■ **Directions**
Rewrite the lines of the items below as a Markdown table with the columns "Row" and "Line," numbering each line and omitting blank lines. Leave the pictures out.

::: Data for review

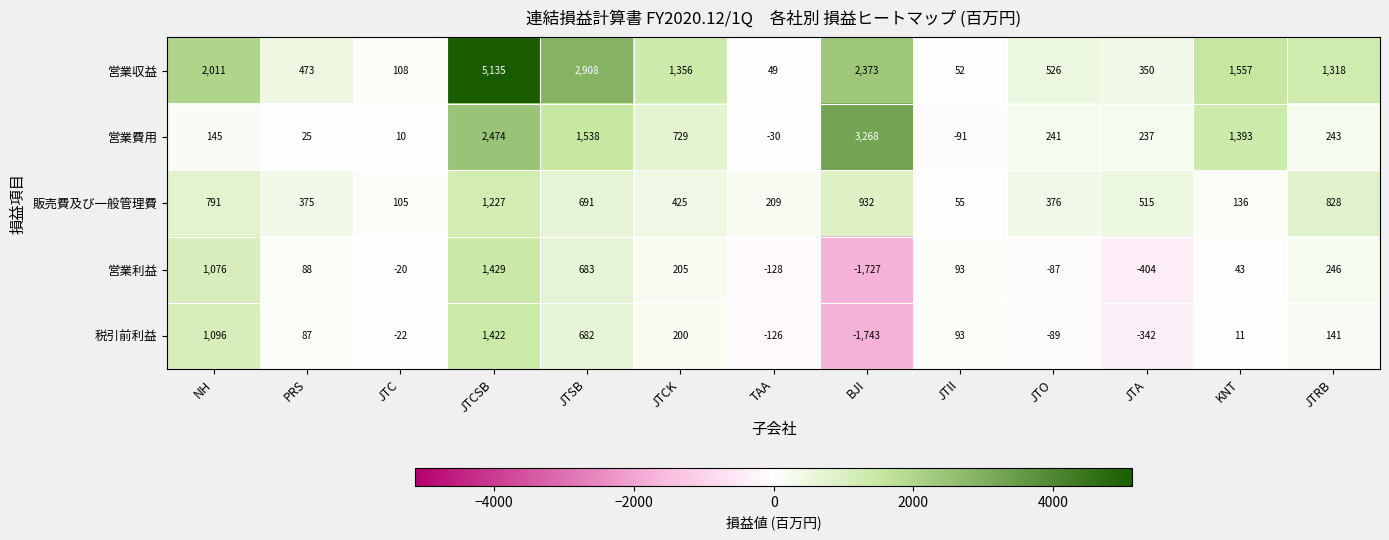

Which series has the largest range (max minus min)?

営業収益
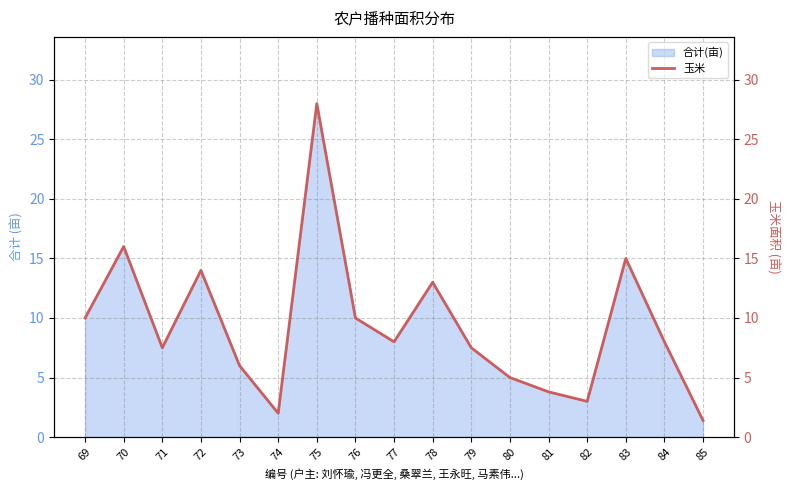

What is the value of the 10th point from the left?

13.0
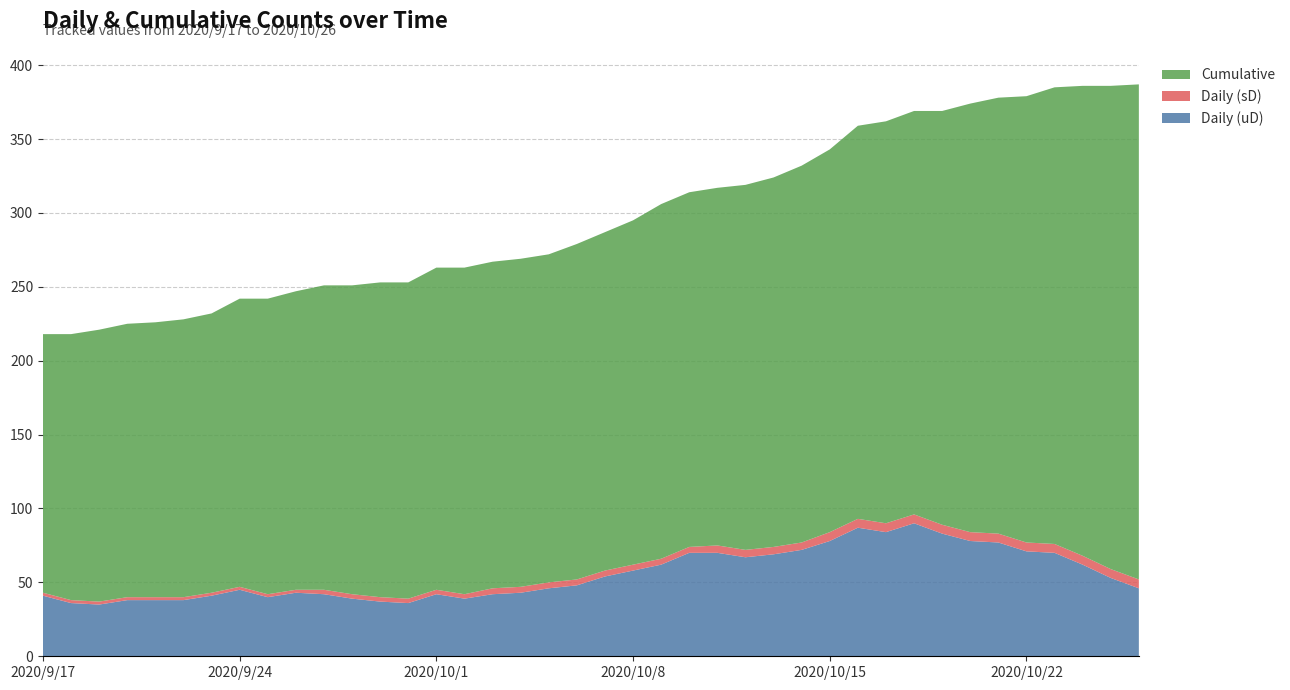

Reading left to right, what are all the values shown in this chart?

Daily (uD): 2020/9/17=41	2020/9/18=36	2020/9/19=35	2020/9/20=38	2020/9/21=38	2020/9/22=38	2020/9/23=41	2020/9/24=45	2020/9/25=40	2020/9/26=43	2020/9/27=42	2020/9/28=39	2020/9/29=37	2020/9/30=36	2020/10/1=42	2020/10/2=39	2020/10/3=42	2020/10/4=43	2020/10/5=46	2020/10/6=48	2020/10/7=54	2020/10/8=58	2020/10/9=62	2020/10/10=70	2020/10/11=70	2020/10/12=67	2020/10/13=69	2020/10/14=72	2020/10/15=78	2020/10/16=87	2020/10/17=84	2020/10/18=90	2020/10/19=83	2020/10/20=78	2020/10/21=77	2020/10/22=71	2020/10/23=70	2020/10/24=62	2020/10/25=53	2020/10/26=46
Daily (sD): 2020/9/17=2	2020/9/18=2	2020/9/19=2	2020/9/20=2	2020/9/21=2	2020/9/22=2	2020/9/23=2	2020/9/24=2	2020/9/25=2	2020/9/26=2	2020/9/27=3	2020/9/28=3	2020/9/29=3	2020/9/30=3	2020/10/1=3	2020/10/2=3	2020/10/3=4	2020/10/4=4	2020/10/5=4	2020/10/6=4	2020/10/7=4	2020/10/8=4	2020/10/9=4	2020/10/10=4	2020/10/11=5	2020/10/12=5	2020/10/13=5	2020/10/14=5	2020/10/15=6	2020/10/16=6	2020/10/17=6	2020/10/18=6	2020/10/19=6	2020/10/20=6	2020/10/21=6	2020/10/22=6	2020/10/23=6	2020/10/24=6	2020/10/25=6	2020/10/26=6
Cumulative: 2020/9/17=175	2020/9/18=180	2020/9/19=184	2020/9/20=185	2020/9/21=186	2020/9/22=188	2020/9/23=189	2020/9/24=195	2020/9/25=200	2020/9/26=202	2020/9/27=206	2020/9/28=209	2020/9/29=213	2020/9/30=214	2020/10/1=218	2020/10/2=221	2020/10/3=221	2020/10/4=222	2020/10/5=222	2020/10/6=227	2020/10/7=229	2020/10/8=233	2020/10/9=240	2020/10/10=240	2020/10/11=242	2020/10/12=247	2020/10/13=250	2020/10/14=255	2020/10/15=259	2020/10/16=266	2020/10/17=272	2020/10/18=273	2020/10/19=280	2020/10/20=290	2020/10/21=295	2020/10/22=302	2020/10/23=309	2020/10/24=318	2020/10/25=327	2020/10/26=335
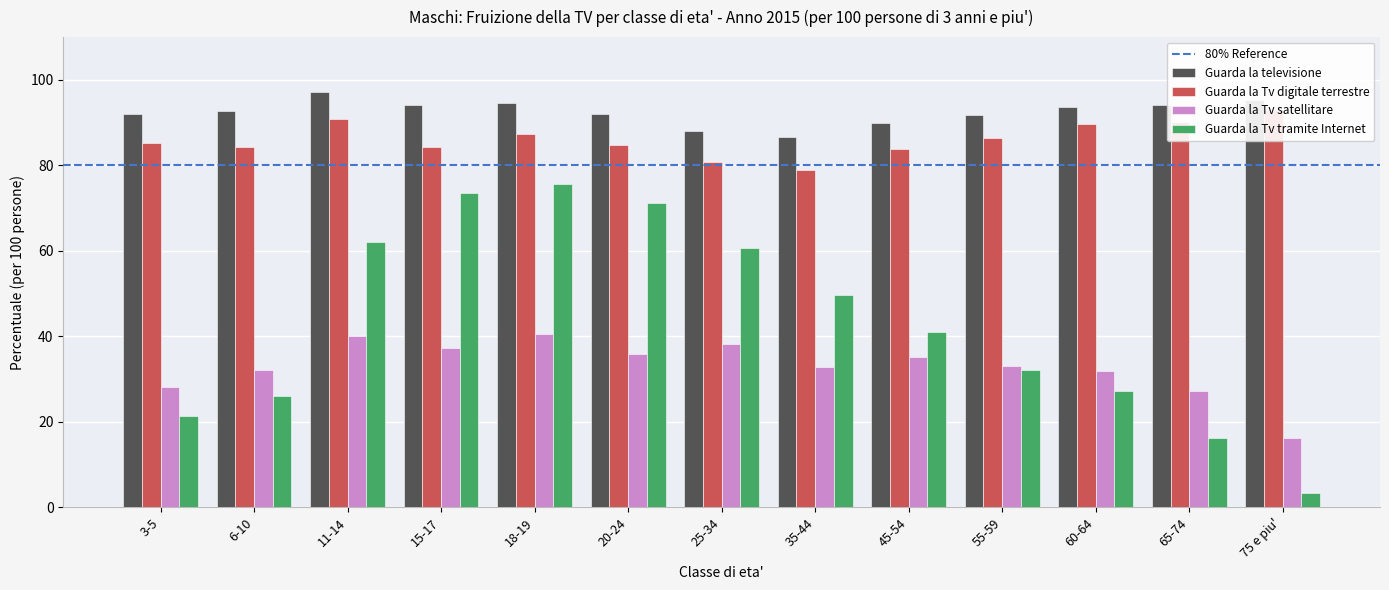

What is the label of the 8th bar from the right?

20-24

::::::

■ **Solution to this exercise**
| Row | Line |
|---|---|
| 1 | Which series has the largest range (max minus min)? |
| 2 | 営業収益 |
| 3 | What is the value of the 10th point from the left? |
| 4 | 13.0 |
| 5 | Reading left to right, what are all the values shown in this chart? |
| 6 | Daily (uD): 2020/9/17=41	2020/9/18=36	2020/9/19=35	2020/9/20=38	2020/9/21=38	2020/9/22=38	2020/9/23=41	2020/9/24=45	2020/9/25=40	2020/9/26=43	2020/9/27=42	2020/9/28=39	2020/9/29=37	2020/9/30=36	2020/10/1=42	2020/10/2=39	2020/10/3=42	2020/10/4=43	2020/10/5=46	2020/10/6=48	2020/10/7=54	2020/10/8=58	2020/10/9=62	2020/10/10=70	2020/10/11=70	2020/10/12=67	2020/10/13=69	2020/10/14=72	2020/10/15=78	2020/10/16=87	2020/10/17=84	2020/10/18=90	2020/10/19=83	2020/10/20=78	2020/10/21=77	2020/10/22=71	2020/10/23=70	2020/10/24=62	2020/10/25=53	2020/10/26=46 |
| 7 | Daily (sD): 2020/9/17=2	2020/9/18=2	2020/9/19=2	2020/9/20=2	2020/9/21=2	2020/9/22=2	2020/9/23=2	2020/9/24=2	2020/9/25=2	2020/9/26=2	2020/9/27=3	2020/9/28=3	2020/9/29=3	2020/9/30=3	2020/10/1=3	2020/10/2=3	2020/10/3=4	2020/10/4=4	2020/10/5=4	2020/10/6=4	2020/10/7=4	2020/10/8=4	2020/10/9=4	2020/10/10=4	2020/10/11=5	2020/10/12=5	2020/10/13=5	2020/10/14=5	2020/10/15=6	2020/10/16=6	2020/10/17=6	2020/10/18=6	2020/10/19=6	2020/10/20=6	2020/10/21=6	2020/10/22=6	2020/10/23=6	2020/10/24=6	2020/10/25=6	2020/10/26=6 |
| 8 | Cumulative: 2020/9/17=175	2020/9/18=180	2020/9/19=184	2020/9/20=185	2020/9/21=186	2020/9/22=188	2020/9/23=189	2020/9/24=195	2020/9/25=200	2020/9/26=202	2020/9/27=206	2020/9/28=209	2020/9/29=213	2020/9/30=214	2020/10/1=218	2020/10/2=221	2020/10/3=221	2020/10/4=222	2020/10/5=222	2020/10/6=227	2020/10/7=229	2020/10/8=233	2020/10/9=240	2020/10/10=240	2020/10/11=242	2020/10/12=247	2020/10/13=250	2020/10/14=255	2020/10/15=259	2020/10/16=266	2020/10/17=272	2020/10/18=273	2020/10/19=280	2020/10/20=290	2020/10/21=295	2020/10/22=302	2020/10/23=309	2020/10/24=318	2020/10/25=327	2020/10/26=335 |
| 9 | What is the label of the 8th bar from the right? |
| 10 | 20-24 |